Friday, February 10, 2012

10/02/2012: Joining the hands of the US economy

US President Harry Truman once famously demanded a one-handed economist – exasperated by economists’ tendency to qualify all of their statements with “on the one hand” and “on the other hand.” The mixed signals emanating from the US economy right now also make it difficult to arrive at unequivocal conclusions: Recent statistics show a steadily improving economy, but the Federal Reserve continued to paint a sobering picture despite this new information.
First, let’s look at the statistics. While not outstanding, fourth-quarter GDP growth came in at a solid annualized rate of 2.8 percent. Moreover, the US labor market improved significantly in January, with unemployment dropping to 8.3 percent, the best figure since February 2009.

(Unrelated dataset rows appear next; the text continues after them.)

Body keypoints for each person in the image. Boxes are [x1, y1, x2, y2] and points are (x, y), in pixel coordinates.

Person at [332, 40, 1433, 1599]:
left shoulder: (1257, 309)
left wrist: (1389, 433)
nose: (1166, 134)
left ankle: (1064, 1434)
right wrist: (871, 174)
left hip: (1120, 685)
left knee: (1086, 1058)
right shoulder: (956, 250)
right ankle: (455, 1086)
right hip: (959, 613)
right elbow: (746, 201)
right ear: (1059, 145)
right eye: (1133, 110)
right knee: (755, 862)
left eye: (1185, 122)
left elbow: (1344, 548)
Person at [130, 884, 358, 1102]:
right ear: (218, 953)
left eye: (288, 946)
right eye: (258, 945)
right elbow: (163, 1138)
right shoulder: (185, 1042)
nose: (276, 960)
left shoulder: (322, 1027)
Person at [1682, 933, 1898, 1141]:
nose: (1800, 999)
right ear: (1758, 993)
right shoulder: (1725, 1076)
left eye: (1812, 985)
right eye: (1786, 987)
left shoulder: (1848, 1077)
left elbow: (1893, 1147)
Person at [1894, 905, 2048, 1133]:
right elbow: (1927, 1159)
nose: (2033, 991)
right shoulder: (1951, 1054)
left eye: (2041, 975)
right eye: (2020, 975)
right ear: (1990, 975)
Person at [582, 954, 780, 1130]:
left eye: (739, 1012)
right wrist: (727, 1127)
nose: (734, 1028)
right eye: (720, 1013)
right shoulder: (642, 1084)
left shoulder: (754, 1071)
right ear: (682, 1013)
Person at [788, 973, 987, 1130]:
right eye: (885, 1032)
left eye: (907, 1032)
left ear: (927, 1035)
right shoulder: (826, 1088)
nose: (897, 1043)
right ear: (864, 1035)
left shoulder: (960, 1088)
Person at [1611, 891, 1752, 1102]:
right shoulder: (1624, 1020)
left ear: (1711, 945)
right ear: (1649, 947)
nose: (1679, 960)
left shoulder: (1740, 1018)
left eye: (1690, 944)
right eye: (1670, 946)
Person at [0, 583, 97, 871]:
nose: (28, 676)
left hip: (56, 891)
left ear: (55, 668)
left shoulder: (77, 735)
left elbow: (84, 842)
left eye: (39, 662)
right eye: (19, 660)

But compare this with Fed Chairman Ben Bernanke’s latest congressional testimony. After acknowledging improved economic conditions, he went on to stress that “the sluggish expansion has left the economy vulnerable to shocks,” and economic developments must be monitored closely because the outlook for the US “remains uncertain.” This is not exactly upbeat.
Reconciling these pictures presents us with another dilemma. We can claim that one is right and the other is wrong. Or we can consider the possibility that the Federal Reserve is motivated by more than the state of the US economy – and hence these perspectives are not so contradictory after all.
Many economists are taking the former approach, pointing out what they see as serious flaws in the data. The latest US growth figure may have been 2.8 percent, they say, but 2 percentage points came from involuntary inventory buildup. Real demand thus only grew by 0.8 percent, which is nothing exciting. Moreover, the GDP price index measured inflation at just 0.4 percent in the fourth quarter, taking nominal GDP growth to 3.2 percent. Correcting this growth for 3 percent headline consumer price inflation suddenly makes it look flat.
However, if we take the positive data at face value, I tend to think the Fed’s rather bleak comments have another goal. After all, if the economy really is improving, delaying the first interest rate increase until late 2014 simply doesn’t make sense – unless the Fed wants to see something more than a recovery before it hikes rates.
In my view, the Fed is waiting for a significant improvement of US public debt, which exceeds US GDP at over 15 trillion US dollars. The annual cost of servicing this debt will go up by 100 billion dollars with every rate hike of 0.65 percentage points .The US only enjoys even a AA+ credit rating is because its central bank can lower interest rates by printing money. If it were part of the Eurozone, where individual countries have no such recourse, its credit rating would likely fall somewhere between Belgium’s AA and Italy’s BBB+. Despite improving economic data, the Federal Reserve looks poised to keep rates lower until public debt comes down. By accentuating the negative at this potentially transitional moment – as the economic environment finally seems to be improving – the Fed can justify its decision without bringing US national debt into the discussion.